== The task ==
According to the abstract on microglia and mutant alpha-synuclein, what was PHOX activation linked to?

== Text for analysis ==
=== Section Start ===
Microglial PHOX and Mac‐1 are essential to the enhanced dopaminergic neurodegeneration elicited by A30P and A53T mutant alpha‐synuclein

Abstract

alpha-Synuclein, a gene whose mutations, duplication, and triplication has been linked to autosomal dominant familial Parkinson's disease (fPD), appears to play a central role in the pathogenesis of sporadic PD (sPD) as well. Enhancement of neurodegeneration induced by mutant alpha-synuclein has been attributed to date largely to faster formation of alpha-synuclein aggregates in neurons. Recently, we reported that microglial activation enhances wild type (WT) alpha-synuclein-elicited dopaminergic neurodegeneration. In the present study, using a primary mesencephalic culture system, we tested whether mutated alpha-synuclein could activate microglia more powerfully than WT alpha-synuclein, thereby contributing to the accelerated neurodegeneration observed in fPD. The results showed that alpha-synuclein with the A30P or A53T mutations caused greater microglial activation than WT alpha-synuclein. Furthermore, the extent of microglial activation paralleled the degree of dopaminergic neurotoxicity induced by WT and mutant alpha-synuclein. Mutant alpha-synuclein also induced greater production of reactive oxygen species than WT alpha-synuclein by NADPH oxidase (PHOX), and PHOX activation was linked to direct activation of macrophage antigen-1 (Mac-1) receptor, rather than alpha-synuclein internalization via scavenger receptors. These results have, for the first time, demonstrated that microglia are also critical in enhanced neurotoxicity induced by mutant alpha-synuclein.
=== Section End ===
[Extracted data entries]
=== Section Start ===
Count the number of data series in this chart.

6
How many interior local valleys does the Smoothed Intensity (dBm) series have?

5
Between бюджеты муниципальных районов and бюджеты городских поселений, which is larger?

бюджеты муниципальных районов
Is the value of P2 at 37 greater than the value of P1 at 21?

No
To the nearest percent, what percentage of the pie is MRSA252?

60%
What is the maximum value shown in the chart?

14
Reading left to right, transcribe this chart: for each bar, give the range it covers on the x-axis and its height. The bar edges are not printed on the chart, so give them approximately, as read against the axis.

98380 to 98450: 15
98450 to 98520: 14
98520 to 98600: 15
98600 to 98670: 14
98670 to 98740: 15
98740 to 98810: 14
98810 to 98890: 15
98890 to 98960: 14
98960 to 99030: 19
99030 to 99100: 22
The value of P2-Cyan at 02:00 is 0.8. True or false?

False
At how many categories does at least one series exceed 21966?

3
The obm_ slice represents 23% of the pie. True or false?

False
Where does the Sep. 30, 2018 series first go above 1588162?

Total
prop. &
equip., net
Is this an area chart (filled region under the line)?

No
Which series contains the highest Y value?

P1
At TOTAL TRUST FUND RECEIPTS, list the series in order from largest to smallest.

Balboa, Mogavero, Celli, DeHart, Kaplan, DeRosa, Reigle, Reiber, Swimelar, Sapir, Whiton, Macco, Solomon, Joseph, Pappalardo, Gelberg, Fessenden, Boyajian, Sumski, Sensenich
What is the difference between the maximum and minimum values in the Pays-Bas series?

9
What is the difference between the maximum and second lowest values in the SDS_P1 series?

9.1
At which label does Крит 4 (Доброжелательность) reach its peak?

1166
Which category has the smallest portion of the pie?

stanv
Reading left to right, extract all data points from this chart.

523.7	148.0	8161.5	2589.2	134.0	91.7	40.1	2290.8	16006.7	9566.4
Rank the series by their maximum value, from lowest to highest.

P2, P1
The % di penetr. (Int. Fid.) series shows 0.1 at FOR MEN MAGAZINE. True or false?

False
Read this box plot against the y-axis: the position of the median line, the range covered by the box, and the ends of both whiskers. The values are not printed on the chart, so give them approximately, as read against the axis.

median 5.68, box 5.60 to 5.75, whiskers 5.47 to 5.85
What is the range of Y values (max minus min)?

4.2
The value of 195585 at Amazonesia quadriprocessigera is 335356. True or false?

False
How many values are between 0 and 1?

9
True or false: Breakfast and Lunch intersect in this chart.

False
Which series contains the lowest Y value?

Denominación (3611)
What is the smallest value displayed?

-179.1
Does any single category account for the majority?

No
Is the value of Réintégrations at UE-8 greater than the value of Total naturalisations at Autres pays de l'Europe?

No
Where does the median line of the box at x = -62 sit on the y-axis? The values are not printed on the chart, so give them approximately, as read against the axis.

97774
=== Section End ===
== Your response ==
PHOX activation was linked to direct activation of the macrophage antigen-1 (Mac-1) receptor, not to alpha-synuclein internalization via scavenger receptors.